• [Information shown]
____________
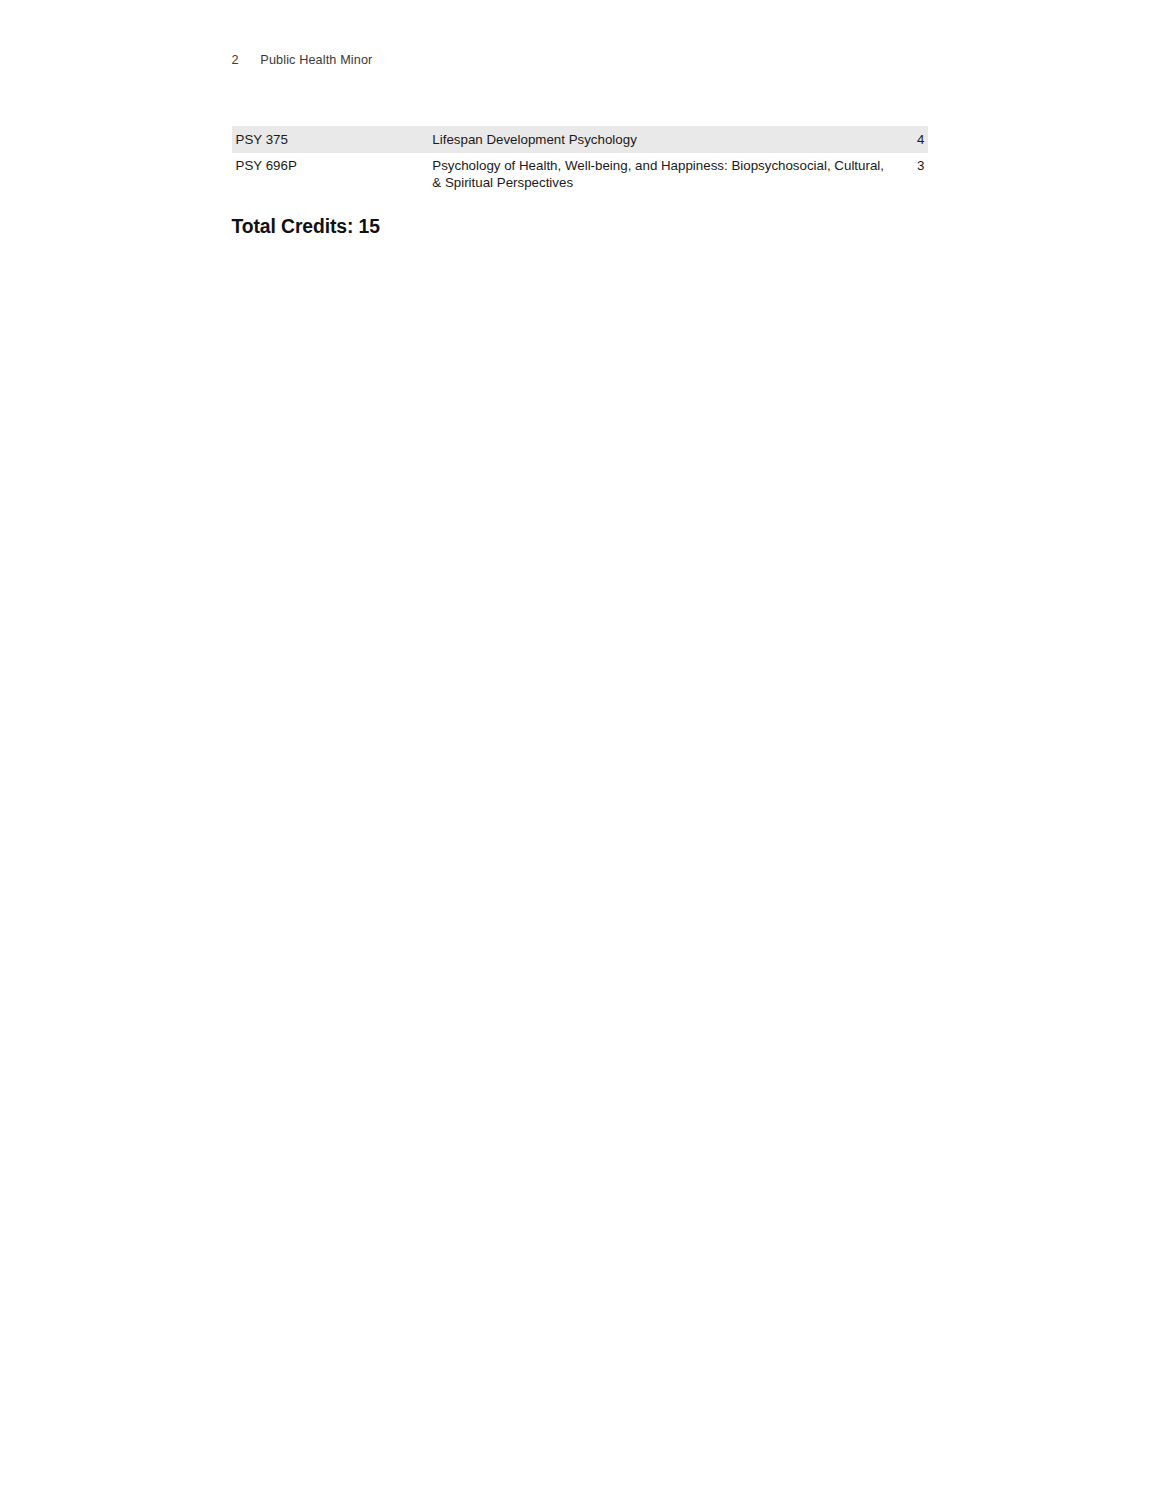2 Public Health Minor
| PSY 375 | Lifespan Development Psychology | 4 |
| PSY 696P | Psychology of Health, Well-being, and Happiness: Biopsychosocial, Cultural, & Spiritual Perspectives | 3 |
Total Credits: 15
____________
• [Task item] In the listing above, find the line with "Perspectives | 3 |", then copy it and every later line exactly, through the last line, and nothing else.

• [Written solution]
| PSY 696P | Psychology of Health, Well-being, and Happiness: Biopsychosocial, Cultural, & Spiritual Perspectives | 3 |
Total Credits: 15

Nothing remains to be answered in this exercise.